→ **Task instructions**: Please format the rows from the line containing "Number of purple eggs visible: 12" through the line containing "Number of brown eggs visible: 20" as a JSON list of strings, one string per line, with blank lines omitted.

→ **Material**:

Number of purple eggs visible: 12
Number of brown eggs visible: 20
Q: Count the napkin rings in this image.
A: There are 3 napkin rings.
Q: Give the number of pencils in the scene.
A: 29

--

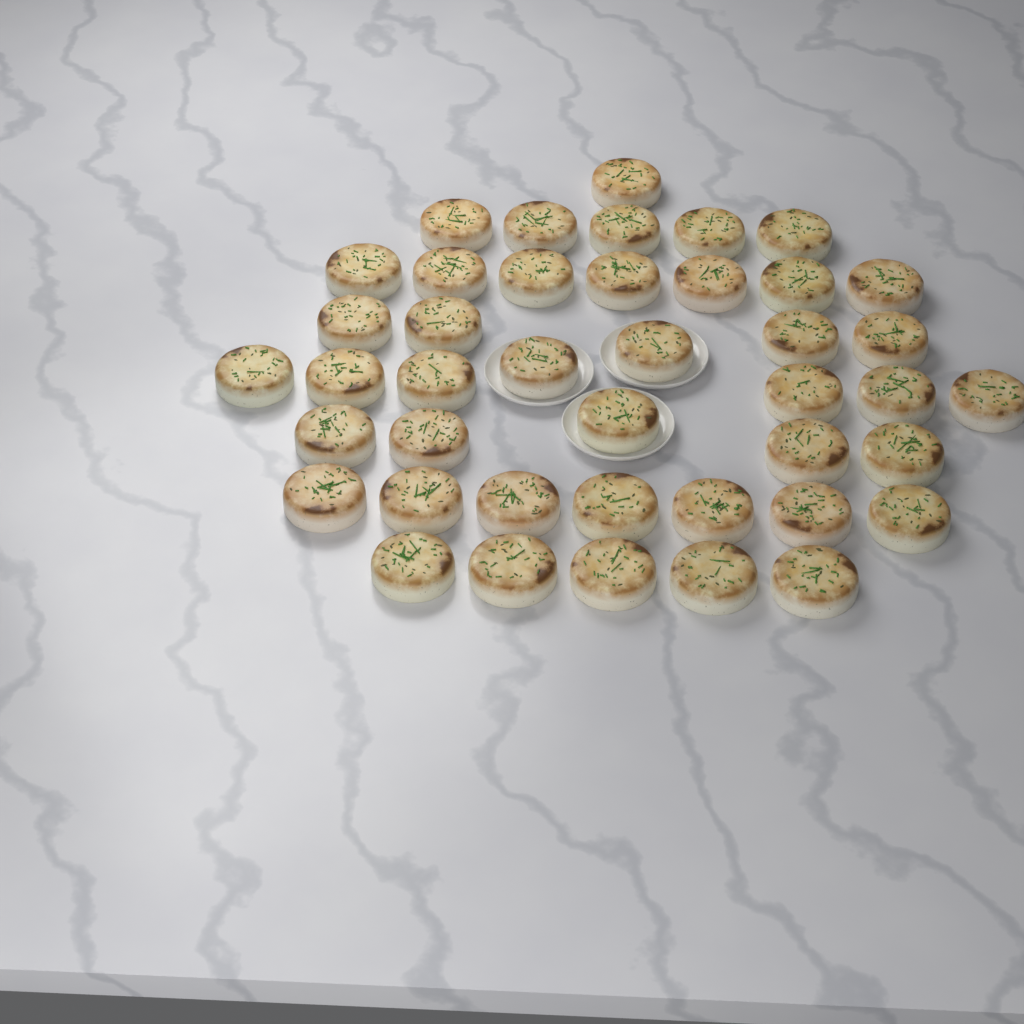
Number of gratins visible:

→ **Output**:
[
  "Number of purple eggs visible: 12",
  "Number of brown eggs visible: 20"
]